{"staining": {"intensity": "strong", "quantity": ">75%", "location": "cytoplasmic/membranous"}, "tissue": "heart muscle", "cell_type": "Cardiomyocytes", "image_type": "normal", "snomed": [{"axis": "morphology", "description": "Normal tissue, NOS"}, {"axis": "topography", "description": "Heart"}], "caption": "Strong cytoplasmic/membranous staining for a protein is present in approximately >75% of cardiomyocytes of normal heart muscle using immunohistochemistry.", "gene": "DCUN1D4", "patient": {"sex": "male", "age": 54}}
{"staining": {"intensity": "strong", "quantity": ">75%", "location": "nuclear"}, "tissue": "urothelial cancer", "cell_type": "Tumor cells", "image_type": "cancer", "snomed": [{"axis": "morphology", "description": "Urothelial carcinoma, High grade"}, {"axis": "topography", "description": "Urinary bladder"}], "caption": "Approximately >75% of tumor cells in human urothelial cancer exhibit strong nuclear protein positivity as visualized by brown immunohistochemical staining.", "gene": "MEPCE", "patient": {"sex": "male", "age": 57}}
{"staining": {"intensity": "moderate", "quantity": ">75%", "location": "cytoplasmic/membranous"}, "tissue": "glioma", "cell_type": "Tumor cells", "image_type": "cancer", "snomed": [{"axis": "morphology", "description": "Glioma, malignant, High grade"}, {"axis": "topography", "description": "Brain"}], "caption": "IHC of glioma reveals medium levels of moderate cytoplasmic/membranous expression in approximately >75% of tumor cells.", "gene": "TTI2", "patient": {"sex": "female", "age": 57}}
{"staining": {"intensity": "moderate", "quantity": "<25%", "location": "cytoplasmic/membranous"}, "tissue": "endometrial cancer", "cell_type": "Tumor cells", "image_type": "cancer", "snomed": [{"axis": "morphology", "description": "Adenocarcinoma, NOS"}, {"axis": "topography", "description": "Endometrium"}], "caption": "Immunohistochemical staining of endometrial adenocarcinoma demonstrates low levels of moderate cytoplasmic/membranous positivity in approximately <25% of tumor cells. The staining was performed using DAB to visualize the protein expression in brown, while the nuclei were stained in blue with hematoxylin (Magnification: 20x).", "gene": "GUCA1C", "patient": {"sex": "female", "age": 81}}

-- Work to be completed --
Only an exact copy is wanted here: the line containing "of glioma reveals" and every later line, up to and including the last line of the listing.

-- Written solution --
{"staining": {"intensity": "moderate", "quantity": ">75%", "location": "cytoplasmic/membranous"}, "tissue": "glioma", "cell_type": "Tumor cells", "image_type": "cancer", "snomed": [{"axis": "morphology", "description": "Glioma, malignant, High grade"}, {"axis": "topography", "description": "Brain"}], "caption": "IHC of glioma reveals medium levels of moderate cytoplasmic/membranous expression in approximately >75% of tumor cells.", "gene": "TTI2", "patient": {"sex": "female", "age": 57}}
{"staining": {"intensity": "moderate", "quantity": "<25%", "location": "cytoplasmic/membranous"}, "tissue": "endometrial cancer", "cell_type": "Tumor cells", "image_type": "cancer", "snomed": [{"axis": "morphology", "description": "Adenocarcinoma, NOS"}, {"axis": "topography", "description": "Endometrium"}], "caption": "Immunohistochemical staining of endometrial adenocarcinoma demonstrates low levels of moderate cytoplasmic/membranous positivity in approximately <25% of tumor cells. The staining was performed using DAB to visualize the protein expression in brown, while the nuclei were stained in blue with hematoxylin (Magnification: 20x).", "gene": "GUCA1C", "patient": {"sex": "female", "age": 81}}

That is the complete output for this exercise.